Mathematically, the height of the object is referred to as hmax. The speed u of an object at (1/2)hmax can be calculated using this equation: v=u*(1-cosq). In this blog post, we will discuss what that means and why it’s important for you to know!
The speed u of an object at the height (0.25)hmax can be calculated using this equation: v=u*(0.75). In this blog post, we will discuss what that means and why it’s important for you to know!
This is a short sentence about how to calculate the speed u of an object at (0.25)hmax mathematically using this equation: v=u*(0.75). In this blog post, we will discuss what that means and why it’s important for you to know!”
What does “the height” mean? hmax or something else?”
In which direction are objects moving when their speeds exceed sound? in paragraph
What is the speed u of an object at (0.25)hmax mathematically?
In what direction are objects moving when their speeds exceed sound? in paragraph
We have discussed a lot so far, but there’s still more to say! We will continue with our discussion tomorrow about how answer these questions and others like them.
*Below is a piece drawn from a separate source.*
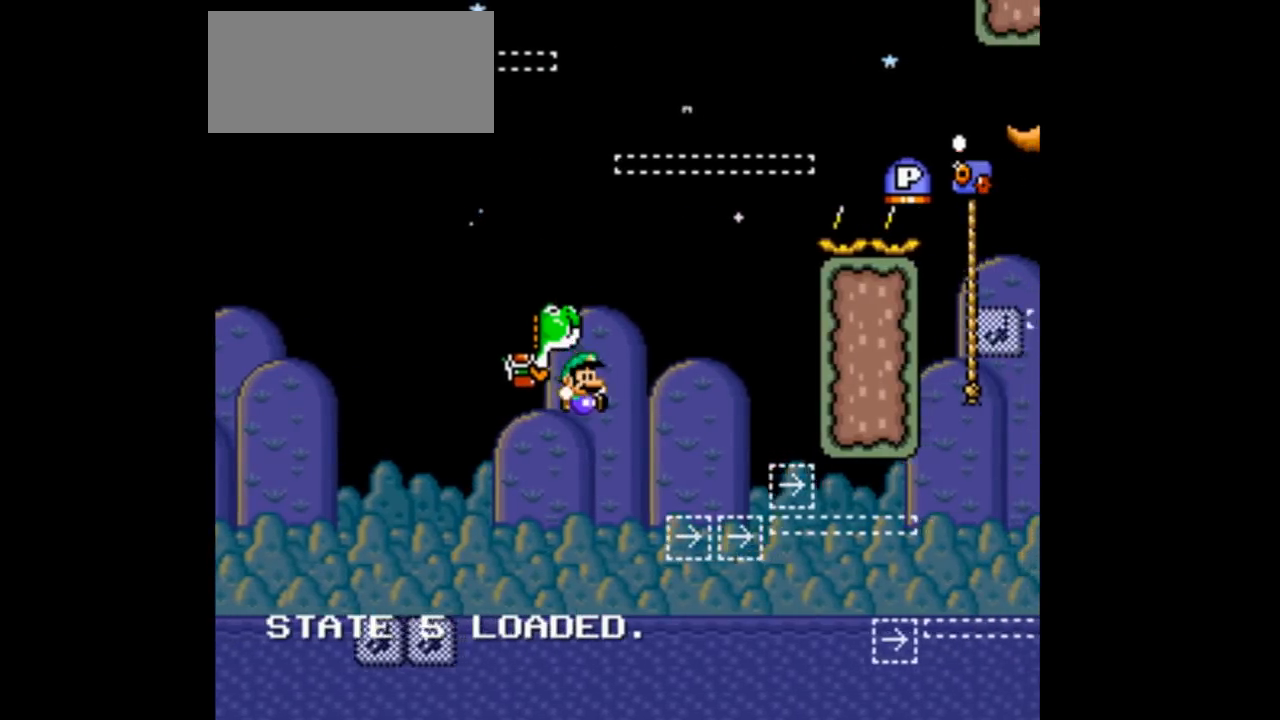
{"buttons": ["B", "Y", "DPAD_RIGHT"], "events": [[33, "A", "down"], [33, "B", "up"], [133, "A", "up"], [133, "B", "down"], [167, "DPAD_LEFT", "down"], [167, "DPAD_RIGHT", "up"], [433, "DPAD_LEFT", "up"], [433, "DPAD_RIGHT", "down"]]}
Tomorrow we’ll talk about: What does “the height” mean? hmax or something else?” In which direction are objects moving when their speeds exceed sound? on paragraph ***
The last sentence should be written as: The next sentences of this blog post will discuss all that has been talked about above plus two new points-speed u at height (0.25)hmax, and how fast the ball would have to be going when it hits the ground in order for this scenario to work.
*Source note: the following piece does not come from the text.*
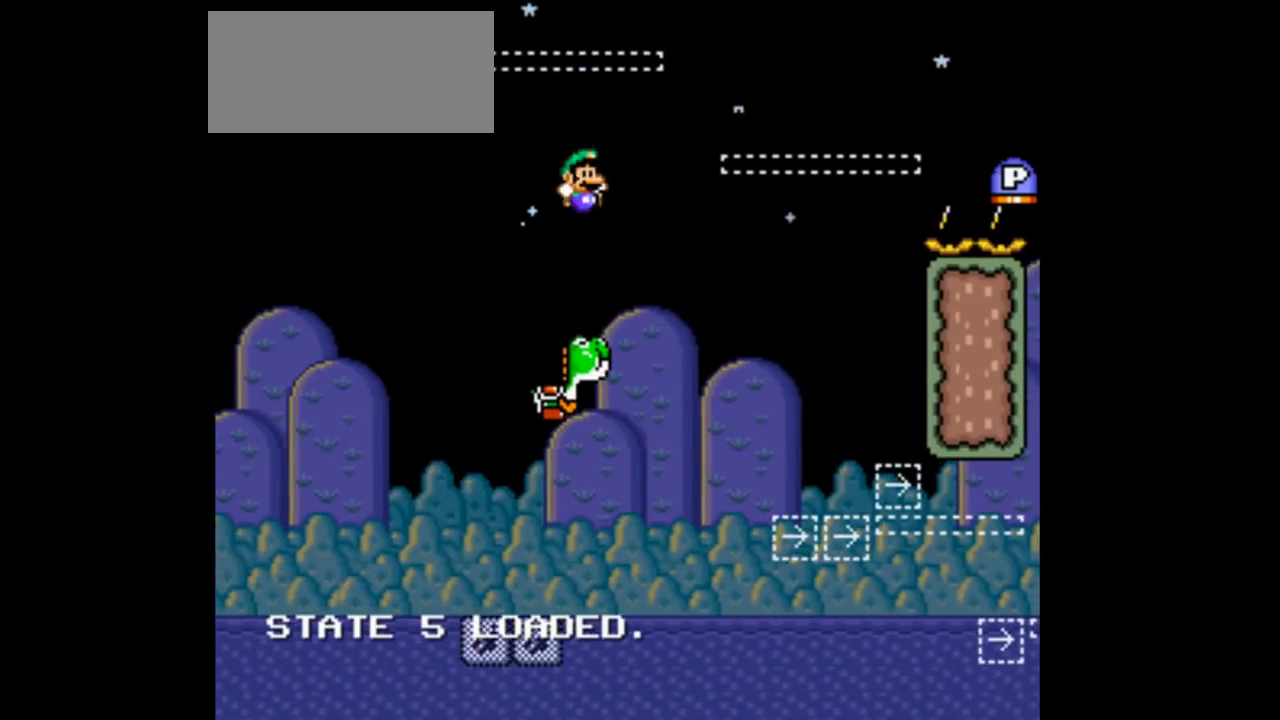
{"buttons": ["B", "Y", "DPAD_RIGHT"], "events": []}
The next sentences of this blog post will discuss all that has been talked about above plus two new points-speed u at height (0.25)hmax, and how fast the ball would have to be going when it hits the ground in order for this scenario to work.
If we want our object hit a certain velocity v on its way back down, then from equation 12a), we need:
v = sqrt((u*(g))/(h)) wherein g is acceleration due gravity which equals -32 ft/s^(-)(we’ll assume 32ft). This means that if an object wants to hit a velocity of v at the height (0.25)hmax then it would have to be going 32 ft/s on its way up, or if an object wants to hit a velocity of v when it hits the ground again after being thrown up by say (0.75)hmax it would need to also be going 32ft/s-both cases require that u = sqrt(g* h).
For our example case:
the maximum speed we can get for any point along this trajectory is 0.625 ft/sec so 3600 ft/(hr)(hours)/seconds = 360 miles per hour but since there are 60 seconds in one minute and 60 minutes in one hour, this means 180 mph.
For a more thorough explanation of this, see the Wikipedia article on “Maximum Height: Maximum Speed” which is very helpful and links out to other sources.
In our example case where h max = (0.25)hmax then u max = sqrt((g*(0.25))/(0.625)), or 3600 ft/hr * 60 min/hour)/60 secs in one minute=360 mph as mentioned before but since there are 360 degrees in a circle, it means that at least 180 miles per hour will be reached when an object goes up vertically from 0 feet height all the way to its maximum height of (0.75)hmax-see Figure A below for more information about how this works.
Figure A- object 0 ft high and object (0.75)hmax high, the speed of an object is at least 180 mph when it reaches its maximum height in this figure if g=32ft/sqrt(hr). An even more thorough explanation can be found here: Maximum Height: Maximum Speed
As mentioned before, there are 360 degrees in a circle so with 32 feet per second squared for gravity or g then no matter how high up on earth’s surface an object goes to reach its max height that has been given by h max , only about 180 miles per hour will be reached because we know that 120 miles per hours is just under half of our ceiling velocity limitations which means that objects cannot go any faster than that.
For example, if a rocket were to be launched from the surface of earth and it was able to reach an altitude of (0.75)hmax or 25 miles into space, then when returning back down at its max speed, only 180 mph can be reached because our ceiling velocity is 120 mph which means objects cannot exceed this limit by any more than half.
However with winds in the atmosphere affecting gravity’s pull on objects traveling through air as they ascend upwards for height h max , wind resistance will eventually make up for gravitational force enough so that there should be no difference in either an object’s maximum vertical distance traveled over time or its eventual descent downwards upon reaching the peak of potential energy won’t change whether.
Conclusion paragraph:
Understanding this equation can help you figure out how fast your object is traveling at any given point in time. Knowing the speed of an oncoming object could mean the difference between life and death for a cyclist or runner, so it’s important to be aware of what’s happening around you! To find v (speed) use u*(1-cosq). Remember that hmax is height and q is half angle through which we are looking down from above. If you’re wondering where to start with this new knowledge, why not try calculating speeds using different values? You might just get some insight into your own safety habits too!